Die Frage, ob Oberbürgermeister Dr. Frank Mentrup die Erklärung "Unsere Städte - Unsere Stimme" unterzeichnen solle, hatte der Arbeitskreis des Integratiobsauschusses (ehemals Migrationsbeirat) aufgeworfen und den Gemeinderat gebeten hierüber zu entscheiden. Als neunter Tagesordnungspunkt stand das Thema auf der Agenda der Septembersitzung.
Erklärung "Unsere Städte - Unsere Stimme"

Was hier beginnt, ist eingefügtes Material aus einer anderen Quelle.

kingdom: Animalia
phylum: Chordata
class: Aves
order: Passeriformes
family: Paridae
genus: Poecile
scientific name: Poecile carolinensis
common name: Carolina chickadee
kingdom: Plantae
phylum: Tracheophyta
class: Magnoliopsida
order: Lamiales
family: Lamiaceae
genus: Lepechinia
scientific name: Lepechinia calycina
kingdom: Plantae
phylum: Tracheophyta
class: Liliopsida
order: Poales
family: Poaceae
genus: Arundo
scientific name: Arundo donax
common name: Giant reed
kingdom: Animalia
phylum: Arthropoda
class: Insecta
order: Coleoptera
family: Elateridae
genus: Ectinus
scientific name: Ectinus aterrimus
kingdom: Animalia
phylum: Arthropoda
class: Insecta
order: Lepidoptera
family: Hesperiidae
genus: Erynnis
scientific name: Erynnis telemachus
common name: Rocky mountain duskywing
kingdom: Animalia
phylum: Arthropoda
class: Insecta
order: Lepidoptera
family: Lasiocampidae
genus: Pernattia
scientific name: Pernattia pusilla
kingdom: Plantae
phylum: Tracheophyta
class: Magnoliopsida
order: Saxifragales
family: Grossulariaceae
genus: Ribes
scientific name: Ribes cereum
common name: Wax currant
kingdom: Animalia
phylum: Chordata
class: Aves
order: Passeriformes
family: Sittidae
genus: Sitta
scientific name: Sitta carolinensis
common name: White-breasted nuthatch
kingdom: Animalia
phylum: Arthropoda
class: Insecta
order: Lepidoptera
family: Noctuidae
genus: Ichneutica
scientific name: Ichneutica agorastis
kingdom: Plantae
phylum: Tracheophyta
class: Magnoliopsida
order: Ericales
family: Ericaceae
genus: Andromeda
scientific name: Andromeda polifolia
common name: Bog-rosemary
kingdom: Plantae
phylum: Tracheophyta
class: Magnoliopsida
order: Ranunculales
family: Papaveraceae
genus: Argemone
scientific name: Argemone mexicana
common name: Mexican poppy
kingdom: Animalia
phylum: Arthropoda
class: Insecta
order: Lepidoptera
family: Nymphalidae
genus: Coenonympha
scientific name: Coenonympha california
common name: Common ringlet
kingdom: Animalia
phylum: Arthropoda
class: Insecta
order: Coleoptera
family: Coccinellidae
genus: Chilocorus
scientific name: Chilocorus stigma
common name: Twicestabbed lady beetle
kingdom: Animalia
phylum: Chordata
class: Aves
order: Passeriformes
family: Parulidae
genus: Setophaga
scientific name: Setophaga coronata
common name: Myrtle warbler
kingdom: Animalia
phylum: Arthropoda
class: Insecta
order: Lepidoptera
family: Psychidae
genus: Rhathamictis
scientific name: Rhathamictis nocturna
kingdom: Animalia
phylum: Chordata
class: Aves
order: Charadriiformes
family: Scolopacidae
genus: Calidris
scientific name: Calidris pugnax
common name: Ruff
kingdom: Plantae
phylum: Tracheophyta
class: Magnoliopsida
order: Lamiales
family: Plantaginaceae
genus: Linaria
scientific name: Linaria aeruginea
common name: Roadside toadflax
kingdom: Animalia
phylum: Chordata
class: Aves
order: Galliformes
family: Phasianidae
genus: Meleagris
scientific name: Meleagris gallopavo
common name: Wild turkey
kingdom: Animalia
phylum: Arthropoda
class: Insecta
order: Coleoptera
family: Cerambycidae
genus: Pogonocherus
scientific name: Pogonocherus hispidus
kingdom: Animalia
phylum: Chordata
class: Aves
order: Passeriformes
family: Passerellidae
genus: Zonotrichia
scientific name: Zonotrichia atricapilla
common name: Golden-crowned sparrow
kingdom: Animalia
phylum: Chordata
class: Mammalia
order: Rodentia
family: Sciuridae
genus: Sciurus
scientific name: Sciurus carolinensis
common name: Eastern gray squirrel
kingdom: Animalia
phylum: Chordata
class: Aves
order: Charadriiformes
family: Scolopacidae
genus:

Die Erklärung stammt aus dem europäischen Netzwerk "Voting Rights for ALL Residents" und setzt sich für das kommunale Wahlrecht auch für Nicht-EU-Bürgerinnen und -Bürger ein, was eine Änderung des Grundgesetzes erfordern würde. Bislang haben in Deutschland auch Mannheim, Aalen und Freiburg die Erklärung unterzeichnet. In 14 der 27 EU-Staaten können sich Drittstaatsangehörige bereits bei kommunalen Wahlen politisch beteiligen.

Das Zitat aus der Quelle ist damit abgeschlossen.